# Your objective
Format the lines below as a JSON list of strings, one string per line, leaving out blank lines and the pictures.

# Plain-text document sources
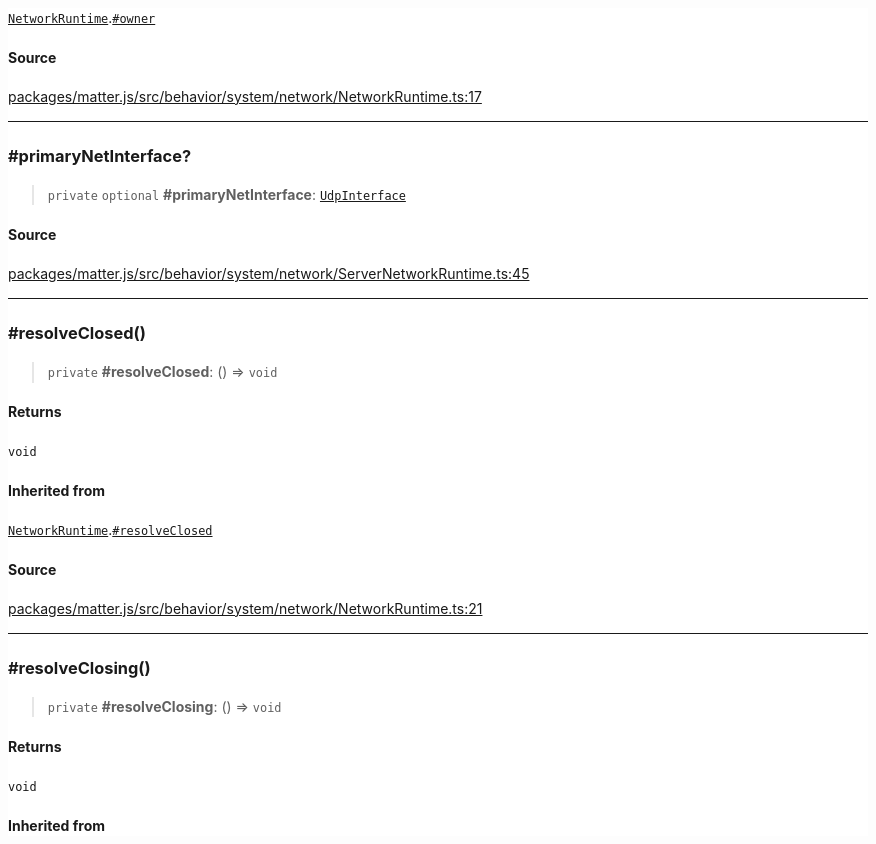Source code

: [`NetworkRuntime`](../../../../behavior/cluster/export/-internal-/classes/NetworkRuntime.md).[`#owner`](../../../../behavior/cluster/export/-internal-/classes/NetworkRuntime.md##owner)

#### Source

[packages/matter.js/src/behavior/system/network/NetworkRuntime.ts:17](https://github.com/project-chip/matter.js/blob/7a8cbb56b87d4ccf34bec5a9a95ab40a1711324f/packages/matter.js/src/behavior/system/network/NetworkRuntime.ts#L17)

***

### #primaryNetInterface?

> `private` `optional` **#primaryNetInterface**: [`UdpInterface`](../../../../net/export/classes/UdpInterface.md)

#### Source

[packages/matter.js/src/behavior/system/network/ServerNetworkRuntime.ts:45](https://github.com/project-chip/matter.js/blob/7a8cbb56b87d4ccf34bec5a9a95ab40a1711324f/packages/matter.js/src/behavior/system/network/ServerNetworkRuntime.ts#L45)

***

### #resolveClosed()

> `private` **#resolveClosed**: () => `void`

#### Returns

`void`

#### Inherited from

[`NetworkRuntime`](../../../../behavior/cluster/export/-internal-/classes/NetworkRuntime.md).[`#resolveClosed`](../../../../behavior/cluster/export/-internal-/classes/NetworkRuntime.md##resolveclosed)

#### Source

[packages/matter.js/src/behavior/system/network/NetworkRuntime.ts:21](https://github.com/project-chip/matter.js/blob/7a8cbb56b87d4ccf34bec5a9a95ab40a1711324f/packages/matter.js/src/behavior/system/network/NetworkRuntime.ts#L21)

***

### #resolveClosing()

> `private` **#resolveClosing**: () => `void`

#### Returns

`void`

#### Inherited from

# Finished exercise
[
  "Source code",
  ": [`NetworkRuntime`](../../../../behavior/cluster/export/-internal-/classes/NetworkRuntime.md).[`#owner`](../../../../behavior/cluster/export/-internal-/classes/NetworkRuntime.md##owner)",
  "#### Source",
  "[packages/matter.js/src/behavior/system/network/NetworkRuntime.ts:17](https://github.com/project-chip/matter.js/blob/7a8cbb56b87d4ccf34bec5a9a95ab40a1711324f/packages/matter.js/src/behavior/system/network/NetworkRuntime.ts#L17)",
  "***",
  "### #primaryNetInterface?",
  "> `private` `optional` **#primaryNetInterface**: [`UdpInterface`](../../../../net/export/classes/UdpInterface.md)",
  "#### Source",
  "[packages/matter.js/src/behavior/system/network/ServerNetworkRuntime.ts:45](https://github.com/project-chip/matter.js/blob/7a8cbb56b87d4ccf34bec5a9a95ab40a1711324f/packages/matter.js/src/behavior/system/network/ServerNetworkRuntime.ts#L45)",
  "***",
  "### #resolveClosed()",
  "> `private` **#resolveClosed**: () => `void`",
  "#### Returns",
  "`void`",
  "#### Inherited from",
  "[`NetworkRuntime`](../../../../behavior/cluster/export/-internal-/classes/NetworkRuntime.md).[`#resolveClosed`](../../../../behavior/cluster/export/-internal-/classes/NetworkRuntime.md##resolveclosed)",
  "#### Source",
  "[packages/matter.js/src/behavior/system/network/NetworkRuntime.ts:21](https://github.com/project-chip/matter.js/blob/7a8cbb56b87d4ccf34bec5a9a95ab40a1711324f/packages/matter.js/src/behavior/system/network/NetworkRuntime.ts#L21)",
  "***",
  "### #resolveClosing()",
  "> `private` **#resolveClosing**: () => `void`",
  "#### Returns",
  "`void`",
  "#### Inherited from"
]